Framing-Based Camera Tool
Project type: 7th semester Medialogy university project
Made: December 2014
My fields: Programming, Design
Time spent on this project: 3 months
Tools used: Unity 4.5, Visual Studio, Git, Photoshop
DOWNLOAD: Framing-Based Camera Tool
About this project:
Easy-to-use camera system that utilizes the player’s position to interpolate between camera settings (position, rotation, field of view).
During my 7th semester Medialogy project, we had a collaboration with The Animation Workshop in Viborg. Traditionally, they create animation movies, but in 2014 one group decided to develop a 3D point and click adventure game for the iPad. The artists at The Animation Workshop know a lot about how to frame a scene so that it creates a certain mood. They wanted to be able to transfer their skills and experience into the game project. They contacted us to help them design and program a camera tool for their game.
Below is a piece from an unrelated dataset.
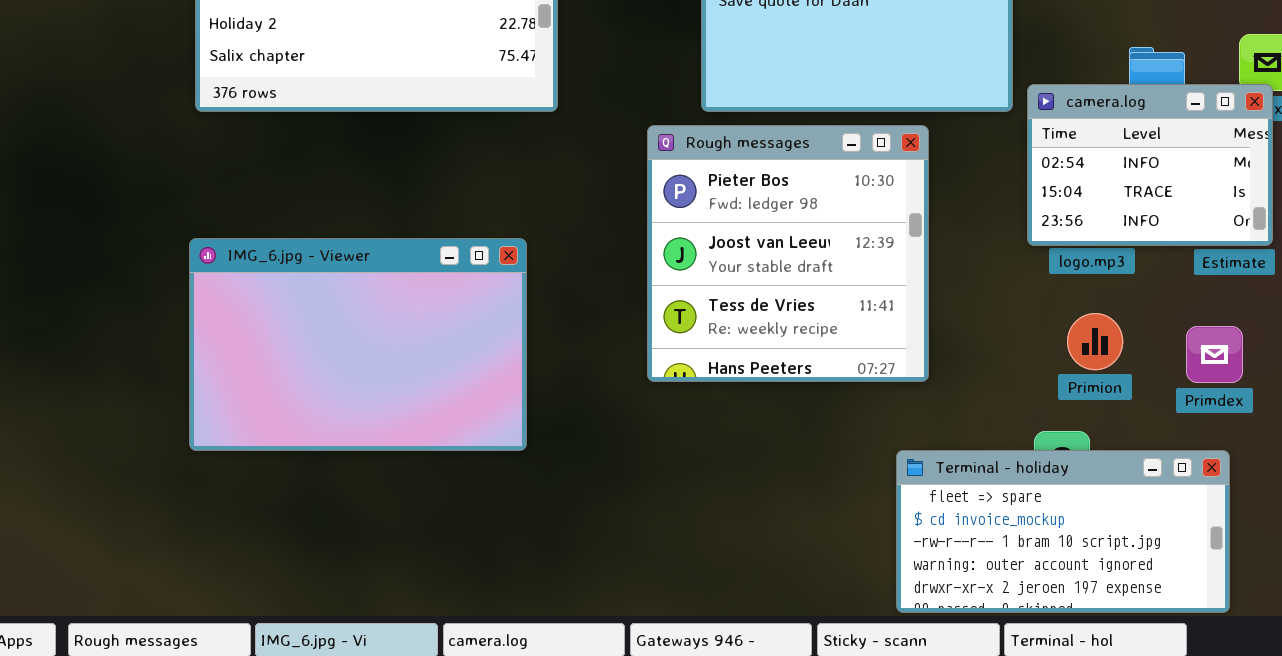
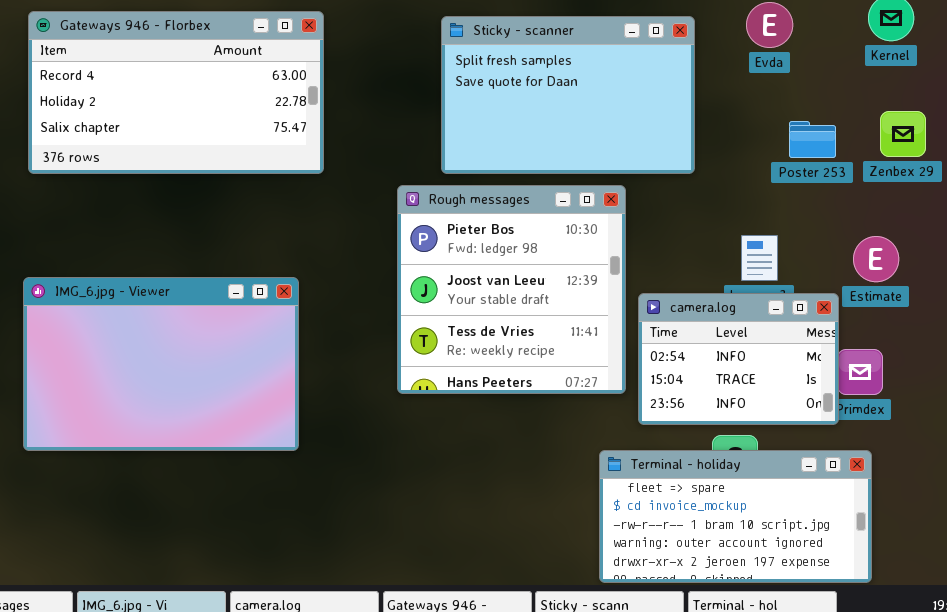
camera.log: [1027,84,1273,246] -> [638,293,839,425], moved

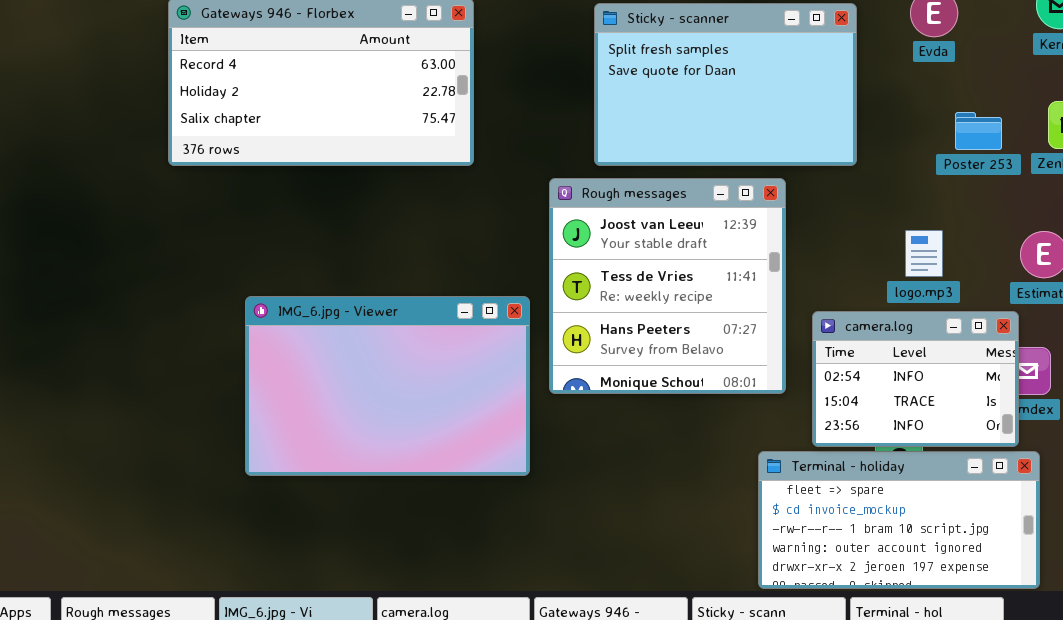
Rough messages: [397,185,626,394] -> [549,178,786,394], scrolled down 1 row
IMG_6.jpg - Viewer: [23,277,299,451] -> [245,296,530,476], moved
camera.log: [638,293,839,425] -> [812,311,1019,447], moved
The Viborg project lasted for two semester (one year), but we were only part of the first semester (pre-production). We didn’t have any direct impact on the game itself while we worked with the camera system.
We also wrote a technical paper about the project. This can be found via the download link above.
Camera control in games is important, for example to create cinematic graphic effects or to guide the attention of the player. Unlike the camera in pre-rendered movies, a game camera should adapt to the player’s movements. This paper describes the design of a tool that allows artists to frame the camera in games where the player moves along a pre-defined path. To this end, we used participatory design methods to understand how artists typically work with computer animations and found that they prefer to work with keyframing animation. This concept has been incorporated into the proposed Framing-based Camera Tool (FCT) in the form of framings. A framing consists of an influence point and a group of camera settings. Artists are able to define a group of framings by adjusting the position, orientation and field of view of the camera. Then, the game’s camera interpolates between the framings automatically based on the player’s position. Through an evaluation of FCT, we show that it allows artists to create and design dynamic camera animations.